Il presente contributo propone una sintetica indagine sugli interessi costituzionali ai quali la giurisprudenza, costituzionale, comune e di legittimità, ha ad oggi attribuito il carattere della risarcibilità. Si ritiene, difatti, che una simile indagine possa sollecitare una riflessione circa la effettiva portata e la diretta applicabilità delle norme costituzionali attributive di diritti, dal momento che la risarcibilità della lesione di un interesse costituisce la tutela minima apprestata dall’ordinamento giuridico.
La giurisprudenza costituzionale – già a partire dalle sentenze nn. 247 del 1974 e 88 del 1979 – ha riconosciuto in un primo tempo la diretta applicabilità all’art. 32 Cost., considerandolo attributivo di un vero e proprio diritto soggettivo, che si risolve nella “pretesa che i terzi non possono pregiudicarlo, anche a prescindere da qualsiasi intermediazione legislativa o amministrativa” (P. Caretti, I diritti fondamentali. Libertà e diritti sociali, Torino 2005, 426).

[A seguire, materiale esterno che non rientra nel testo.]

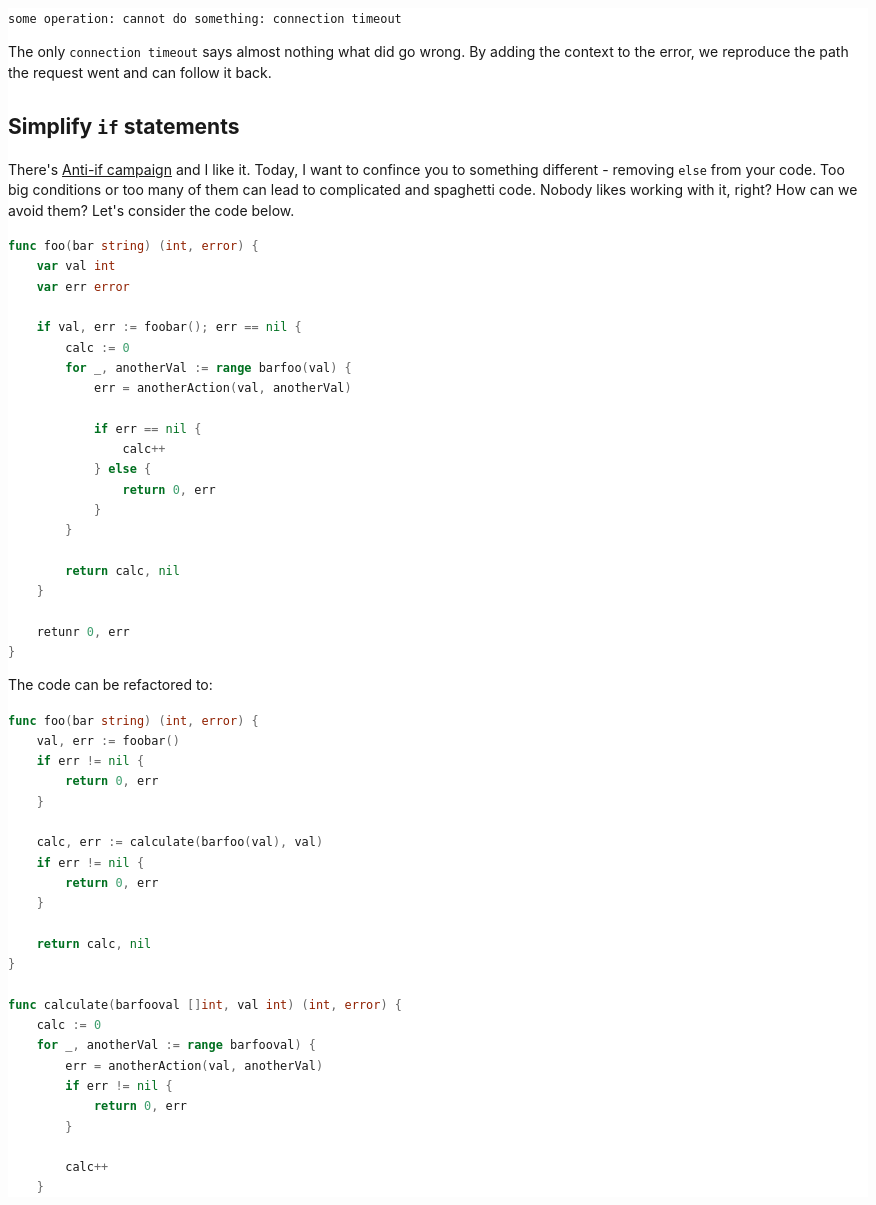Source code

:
 ```
some operation: cannot do something: connection timeout
```

The only `connection timeout` says almost nothing what did go wrong. By adding the context to the error, we reproduce the path the request went and can follow it back.

## Simplify `if` statements

There's [Anti-if campaign](https://code.joejag.com/2016/anti-if-the-missing-patterns.html) and I like it. Today, I want to confince you to something different - removing `else` from your code. Too big conditions or too many of them can lead to complicated and spaghetti code. Nobody likes working with it, right? How can we avoid them? Let's consider the code below.

```go
func foo(bar string) (int, error) {
	var val int
	var err error

	if val, err := foobar(); err == nil {
		calc := 0
		for _, anotherVal := range barfoo(val) {
			err = anotherAction(val, anotherVal)

			if err == nil {
				calc++
			} else {
				return 0, err
			}
		}

		return calc, nil
	}

	retunr 0, err
}
```

The code can be refactored to:

```go
func foo(bar string) (int, error) {
	val, err := foobar()
	if err != nil {
		return 0, err
	}
	
	calc, err := calculate(barfoo(val), val)
	if err != nil {
		return 0, err
	}

	return calc, nil
}

func calculate(barfooval []int, val int) (int, error) {
	calc := 0
	for _, anotherVal := range barfooval) {
		err = anotherAction(val, anotherVal)
		if err != nil {
			return 0, err
		}

		calc++
	}

```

Stante la diretta applicabilità dell’art. 32 Cost., la Corte costituzionale ha quindi avuto modo di collegare al diritto alla salute una serie di diritti soggettivi perfetti, azionabili immediatamente innanzi all’autorità giudiziaria. Da qui la creazione della categoria del danno biologico, distinta dal danno morale, consistente nella “lesione dell’integrità psico-fisica” dell’individuo. Si tratta di una figura di danno che ha peraltro trovato espresso riconoscimento normativo negli artt. 138 e 139 del decreto legislativo n. 209 del 2005 (c.d. Codice della assicurazioni), in cui è definito come “lesione temporanea o permanente all’integrità psicofisica della persona suscettibile di accertamento medico-legale che esplica una incidenza negativa sulle attività quotidiane e sugli aspetti dinamico-relazionali della vita del danneggiato, indipendenti da eventuali ripercussioni sulla sua capacità di reddito”.